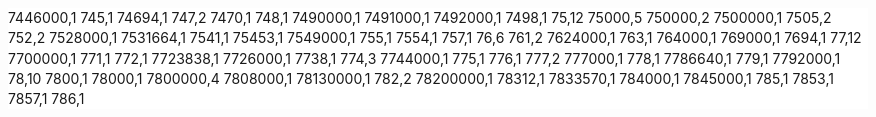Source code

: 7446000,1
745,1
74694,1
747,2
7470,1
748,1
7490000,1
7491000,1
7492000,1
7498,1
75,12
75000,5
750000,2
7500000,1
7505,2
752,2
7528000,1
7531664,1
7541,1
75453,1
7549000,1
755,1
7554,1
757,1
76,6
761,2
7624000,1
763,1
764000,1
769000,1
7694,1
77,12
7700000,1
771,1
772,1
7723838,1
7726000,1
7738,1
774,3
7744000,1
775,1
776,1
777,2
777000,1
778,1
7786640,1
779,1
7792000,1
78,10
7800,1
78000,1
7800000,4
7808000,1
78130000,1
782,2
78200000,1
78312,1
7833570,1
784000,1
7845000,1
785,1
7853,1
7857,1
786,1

━━━━━━

EXERCISE PROMPT -> The answer must be the data above, repeated exactly, with no pictures.

SOLUTION ->
Source code

: 7446000,1
745,1
74694,1
747,2
7470,1
748,1
7490000,1
7491000,1
7492000,1
7498,1
75,12
75000,5
750000,2
7500000,1
7505,2
752,2
7528000,1
7531664,1
7541,1
75453,1
7549000,1
755,1
7554,1
757,1
76,6
761,2
7624000,1
763,1
764000,1
769000,1
7694,1
77,12
7700000,1
771,1
772,1
7723838,1
7726000,1
7738,1
774,3
7744000,1
775,1
776,1
777,2
777000,1
778,1
7786640,1
779,1
7792000,1
78,10
7800,1
78000,1
7800000,4
7808000,1
78130000,1
782,2
78200000,1
78312,1
7833570,1
784000,1
7845000,1
785,1
7853,1
7857,1
786,1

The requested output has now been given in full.